» TASK REQUIREMENTS
Set every line from all of the items below into a single numbered list, omitting any blank lines.

[BEGIN]

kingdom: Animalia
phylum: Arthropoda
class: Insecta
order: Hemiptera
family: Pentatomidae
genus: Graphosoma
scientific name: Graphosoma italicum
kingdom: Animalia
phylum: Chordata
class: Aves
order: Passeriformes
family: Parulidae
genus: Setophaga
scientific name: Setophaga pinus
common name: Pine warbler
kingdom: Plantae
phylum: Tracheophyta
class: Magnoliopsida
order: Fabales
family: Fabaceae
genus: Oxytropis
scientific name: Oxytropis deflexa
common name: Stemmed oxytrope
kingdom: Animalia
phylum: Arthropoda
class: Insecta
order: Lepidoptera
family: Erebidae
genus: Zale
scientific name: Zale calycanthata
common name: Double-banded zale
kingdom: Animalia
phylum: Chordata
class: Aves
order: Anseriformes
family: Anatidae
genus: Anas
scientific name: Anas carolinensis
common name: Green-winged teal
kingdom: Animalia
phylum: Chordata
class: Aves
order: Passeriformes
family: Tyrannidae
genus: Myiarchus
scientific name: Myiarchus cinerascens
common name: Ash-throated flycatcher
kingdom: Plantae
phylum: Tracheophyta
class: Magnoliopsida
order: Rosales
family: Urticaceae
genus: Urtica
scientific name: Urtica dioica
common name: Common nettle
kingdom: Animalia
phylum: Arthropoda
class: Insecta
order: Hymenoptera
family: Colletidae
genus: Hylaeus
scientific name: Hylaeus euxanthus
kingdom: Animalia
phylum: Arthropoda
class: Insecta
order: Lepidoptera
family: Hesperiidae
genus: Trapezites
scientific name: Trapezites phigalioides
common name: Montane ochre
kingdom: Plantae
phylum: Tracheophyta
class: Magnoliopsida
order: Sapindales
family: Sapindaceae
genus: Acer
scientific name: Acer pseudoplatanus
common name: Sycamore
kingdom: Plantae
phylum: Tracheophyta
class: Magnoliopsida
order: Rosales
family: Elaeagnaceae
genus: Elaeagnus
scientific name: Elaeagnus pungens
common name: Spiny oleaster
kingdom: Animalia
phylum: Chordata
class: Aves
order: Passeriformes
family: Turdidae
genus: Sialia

[END]

» IN RESPONSE
1. kingdom: Animalia
2. phylum: Arthropoda
3. class: Insecta
4. order: Hemiptera
5. family: Pentatomidae
6. genus: Graphosoma
7. scientific name: Graphosoma italicum
8. kingdom: Animalia
9. phylum: Chordata
10. class: Aves
11. order: Passeriformes
12. family: Parulidae
13. genus: Setophaga
14. scientific name: Setophaga pinus
15. common name: Pine warbler
16. kingdom: Plantae
17. phylum: Tracheophyta
18. class: Magnoliopsida
19. order: Fabales
20. family: Fabaceae
21. genus: Oxytropis
22. scientific name: Oxytropis deflexa
23. common name: Stemmed oxytrope
24. kingdom: Animalia
25. phylum: Arthropoda
26. class: Insecta
27. order: Lepidoptera
28. family: Erebidae
29. genus: Zale
30. scientific name: Zale calycanthata
31. common name: Double-banded zale
32. kingdom: Animalia
33. phylum: Chordata
34. class: Aves
35. order: Anseriformes
36. family: Anatidae
37. genus: Anas
38. scientific name: Anas carolinensis
39. common name: Green-winged teal
40. kingdom: Animalia
41. phylum: Chordata
42. class: Aves
43. order: Passeriformes
44. family: Tyrannidae
45. genus: Myiarchus
46. scientific name: Myiarchus cinerascens
47. common name: Ash-throated flycatcher
48. kingdom: Plantae
49. phylum: Tracheophyta
50. class: Magnoliopsida
51. order: Rosales
52. family: Urticaceae
53. genus: Urtica
54. scientific name: Urtica dioica
55. common name: Common nettle
56. kingdom: Animalia
57. phylum: Arthropoda
58. class: Insecta
59. order: Hymenoptera
60. family: Colletidae
61. genus: Hylaeus
62. scientific name: Hylaeus euxanthus
63. kingdom: Animalia
64. phylum: Arthropoda
65. class: Insecta
66. order: Lepidoptera
67. family: Hesperiidae
68. genus: Trapezites
69. scientific name: Trapezites phigalioides
70. common name: Montane ochre
71. kingdom: Plantae
72. phylum: Tracheophyta
73. class: Magnoliopsida
74. order: Sapindales
75. family: Sapindaceae
76. genus: Acer
77. scientific name: Acer pseudoplatanus
78. common name: Sycamore
79. kingdom: Plantae
80. phylum: Tracheophyta
81. class: Magnoliopsida
82. order: Rosales
83. family: Elaeagnaceae
84. genus: Elaeagnus
85. scientific name: Elaeagnus pungens
86. common name: Spiny oleaster
87. kingdom: Animalia
88. phylum: Chordata
89. class: Aves
90. order: Passeriformes
91. family: Turdidae
92. genus: Sialia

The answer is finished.